When I move my test to the androidTest/ directory, everything works as expected. The observed behavior has nothing to do with Kotlin.


Some extra info about why this was so confusing...

First, I was mistaken when I wrote this:

val data = Intent()
data.putExtra("key", "value")
// data is non-null and contains my key/value

The data variable was non-null, but it did not actually contain my key/value pair. The mock Intent implementation I was using was dropping the putExtra() call.

So, why was my test passing?

The one particular test I decided to dig deeper on was testing the negative case (when a key other than the one it expects is present in the Intent). But I wasn't passing an Intent with the wrong key, I was passing an Intent with no keys at all.
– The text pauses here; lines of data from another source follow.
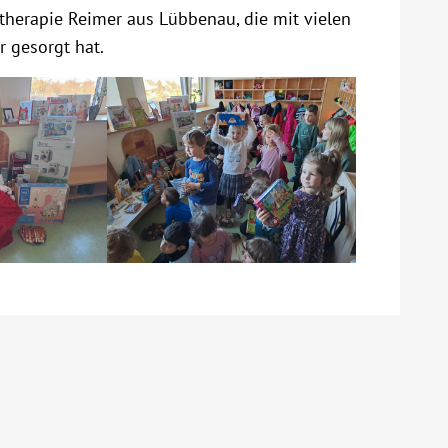
otherapie Reimer aus Lübbenau, die mit vielen
 gesorgt hat.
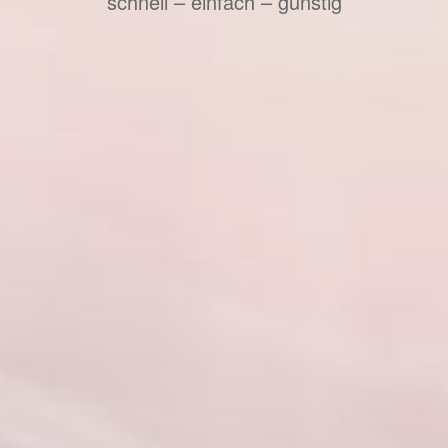
schnell – einfach – günstig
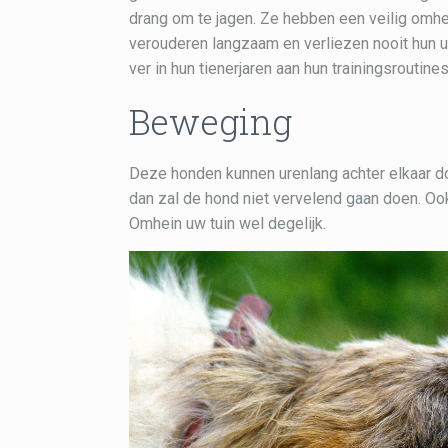
drang om te jagen. Ze hebben een veilig omhe
verouderen langzaam en verliezen nooit hun u
ver in hun tienerjaren aan hun trainingsroutine
Beweging
Deze honden kunnen urenlang achter elkaar do
dan zal de hond niet vervelend gaan doen. Ook 
Omhein uw tuin wel degelijk.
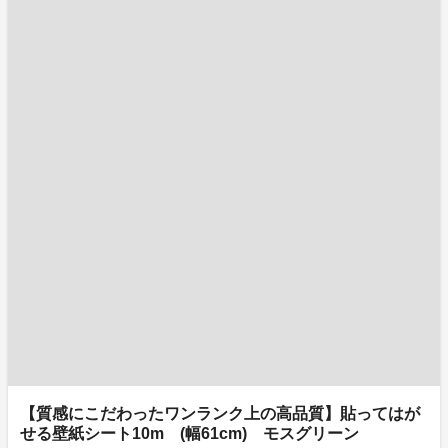
【質感にこだわったワンランク上の高品質】貼ってはが
せる壁紙シート10m (幅61cm) モスグリーン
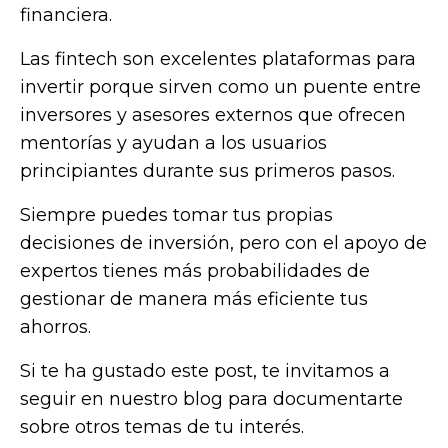
financiera.
Las fintech son excelentes plataformas para
invertir porque sirven como un puente entre
inversores y asesores externos que ofrecen
mentorías y ayudan a los usuarios
principiantes durante sus primeros pasos.
Siempre puedes tomar tus propias
decisiones de inversión, pero con el apoyo de
expertos tienes más probabilidades de
gestionar de manera más eficiente tus
ahorros.
Si te ha gustado este post, te invitamos a
seguir en nuestro blog para documentarte
sobre otros temas de tu interés.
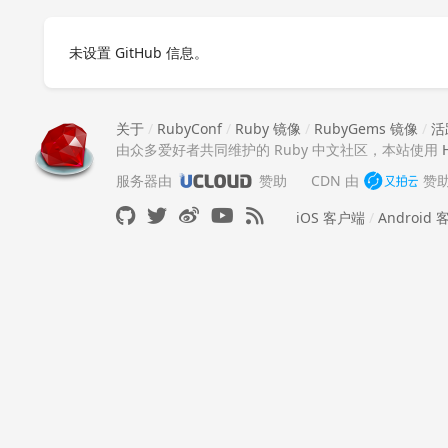
未设置 GitHub 信息。
关于
/
RubyConf
/
Ruby 镜像
/
RubyGems 镜像
/
活
由众多爱好者共同维护的 Ruby 中文社区，本站使用
服务器由
赞助
CDN 由
赞
iOS 客户端
/
Android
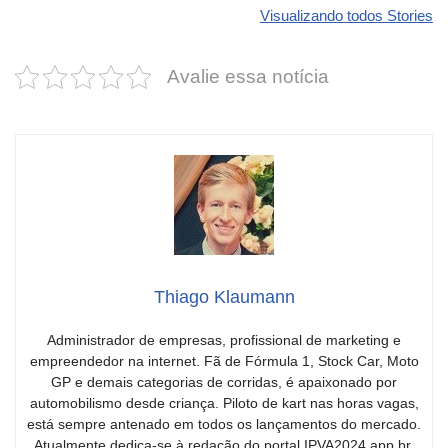
seu carro com
Dodge pode ter
que
Visualizando todos Stories
estas cores
um esportivo
desvaloriz
incríveis para
barato e cheio
mais do qu
Avalie essa notícia
2025!
de emoção
você imagi
Thiago Klaumann
Administrador de empresas, profissional de marketing e
empreendedor na internet. Fã de Fórmula 1, Stock Car, Moto
GP e demais categorias de corridas, é apaixonado por
automobilismo desde criança. Piloto de kart nas horas vagas,
está sempre antenado em todos os lançamentos do mercado.
Atualmente dedica-se à redação do portal IPVA2024.app.br,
Either way, though, the expected key is not present, and the method returns false.

The positive case (where the required key actually was passed to putExtra()) failed with an AssertionError. Too bad I didn't pick this one to scrutinze.
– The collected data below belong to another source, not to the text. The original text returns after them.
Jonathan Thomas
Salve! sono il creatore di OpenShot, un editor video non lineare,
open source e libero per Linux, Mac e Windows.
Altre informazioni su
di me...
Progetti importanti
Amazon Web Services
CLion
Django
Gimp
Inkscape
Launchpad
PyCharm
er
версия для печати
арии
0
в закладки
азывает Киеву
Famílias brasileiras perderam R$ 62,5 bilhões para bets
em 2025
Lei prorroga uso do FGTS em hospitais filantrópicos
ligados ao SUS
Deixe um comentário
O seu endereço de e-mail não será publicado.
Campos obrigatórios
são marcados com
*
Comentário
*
My main project has apparently stubbed Intent.putExtra() as a no-op, via the returnDefaultValues = true gradle option. When I create a new project and try to reproduce this issue, I get a very clear error:

java.lang.RuntimeException: Method putExtra in android.content.Intent not mocked. See http://g.co/androidstudio/not-mocked for details.
    at android.content.Intent.putExtra(Intent.java)
    at com.example.stackoverflow.IntentTest.test(IntentTest.kt:12)

Unfortunately, with the mocked putExtra(), I never got this helpful message.